Gondar is a project that aims to allow users to download one of our latest CloudReady releases and burn it onto a USB stick for immediate use.
We're primarily targeting Windows 10 for compatibility.
Run make. This will build Gondar for Linux by default, as well as
run the tests. The actual build uses CMake, so you can also do the
usual mkdir build && cd build && cmake .. && make dance.
There are a number of environment variables you can pass to the top-level Makefile to control how it gets built. These are printed out at the beginning of the build (look for "Build config").
To make a build in one step, run:
./package.py
package.py will handle building everything for you using mxe in a
docker container. Check out docker/gondar-win32.Dockerfile to see
how that happens.
-
Get MXE
git clone https://github.com/mxe/mxe -
Build required packages for mxe
make qtbasein mxe dir -
CMAKE=/path/to/mxe/usr/bin/i686-w64-mingw32.static-cmake make
Fedora:
dnf install cmake qt5-qtbase-devel
Ubuntu/Debian:
apt install build-essential cmake libmicrohttpd-dev qtbase5-dev zlib1g-dev
LLVM's clang-format tool is used to keep the code style consistent. Conveniently, that tool has a preset for Chromium code, and since we mostly work on Chromium code that seems like a nice default.
To format all the source files run make format.

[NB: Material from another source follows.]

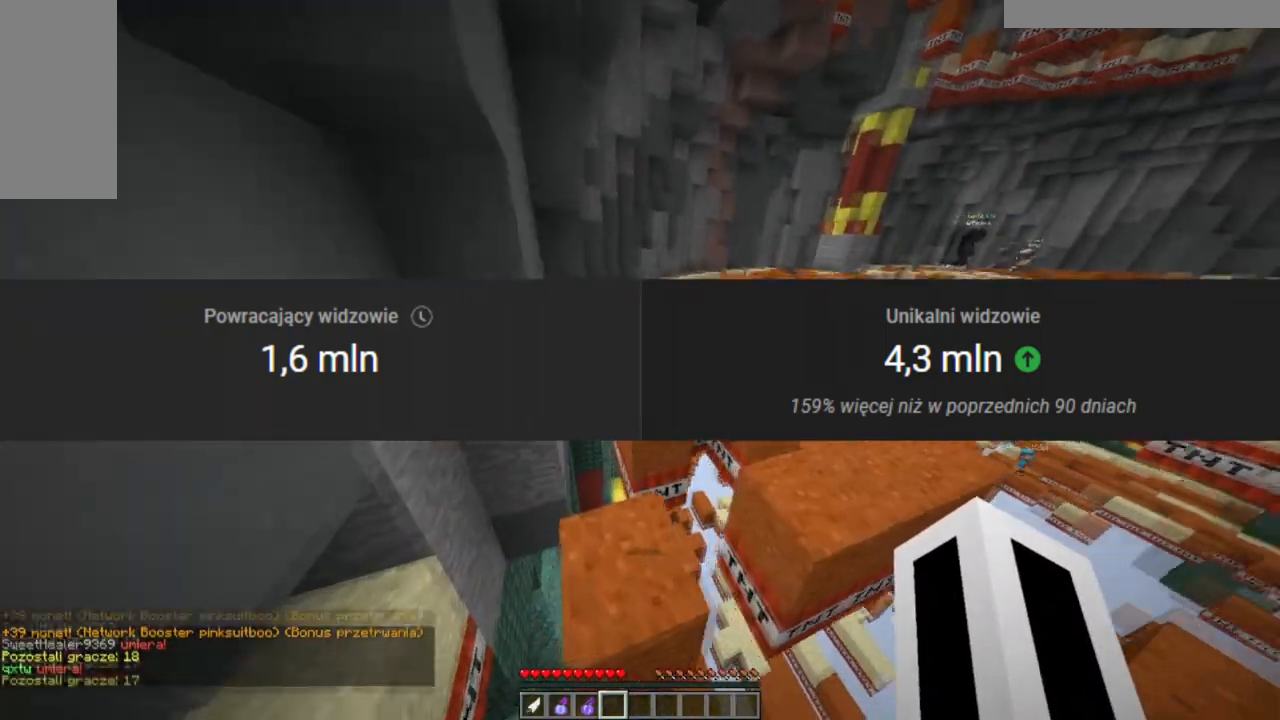
{"keys": ["d", "w"], "mouse": [], "events": [[384, "d", "down"]]}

You can also run
clang-format directly.
Download and decompress the Windows image (this is only accessible to Neverware employees):
aws s3 cp s3://windows-installed-images/win10-installed.raw.lz4 .

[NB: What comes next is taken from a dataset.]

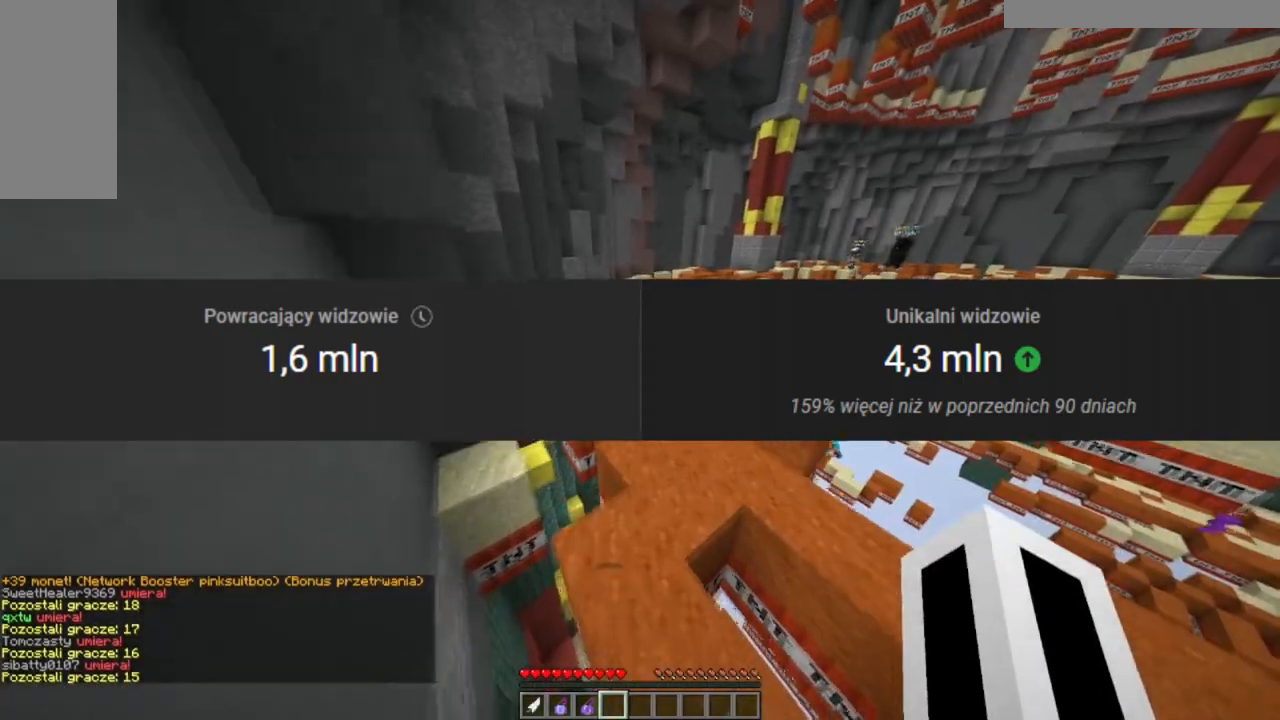
{"keys": ["w"], "mouse": [], "events": [[17, "d", "up"]]}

lz4 win10-installed.raw.lz4
Create the backing image for the emulated USB device:
qemu-img create -f raw fakeusb.raw 16G
TODO(nicholasbishop): could probably also set up a device passthrough for testing on actual USB devices...

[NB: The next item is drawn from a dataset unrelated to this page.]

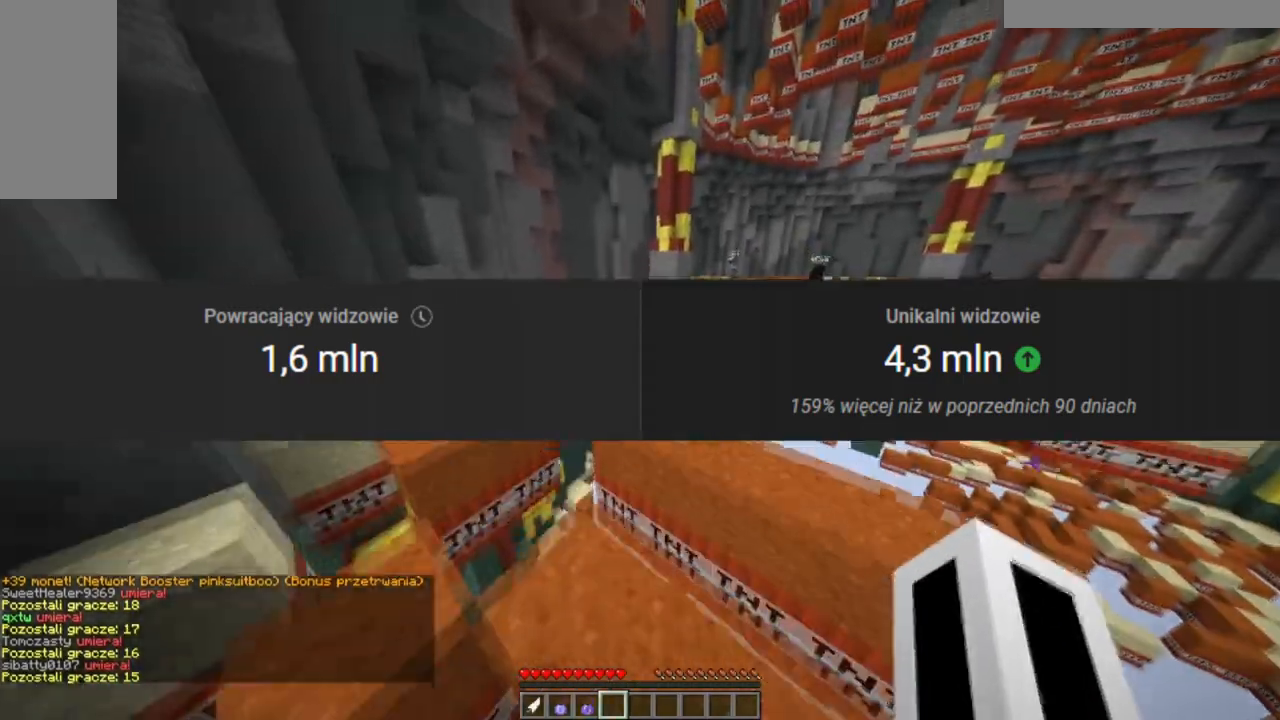
{"keys": ["w"], "mouse": [], "events": []}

Run the VM with three drives: the emulated USB device, the Windows installation, and the UEFI firmware:
qemu-kvm \
-m 4G \
-smp 4 \
-usbdevice tablet \
-device usb-storage,drive=fakeusb,removable=yes \
-drive if=none,id=fakeusb,file=fakeusb.raw \
-drive format=raw,file=../windows-vm/win10-installed.raw \
-drive if=pflash,format=raw,file=../windows-vm/ovmf.fd \
-net nic -net user,smb=/path/to/gondar
The -net options enable a Samba server to share your gondar build
between the host and the guest. (Your host must have the Samba server
installed for this to work.) Set smb= to the absolute path on your
host where your gondar build lives.
Within the guest you can access the shared drive via \\10.0.2.4\qemu.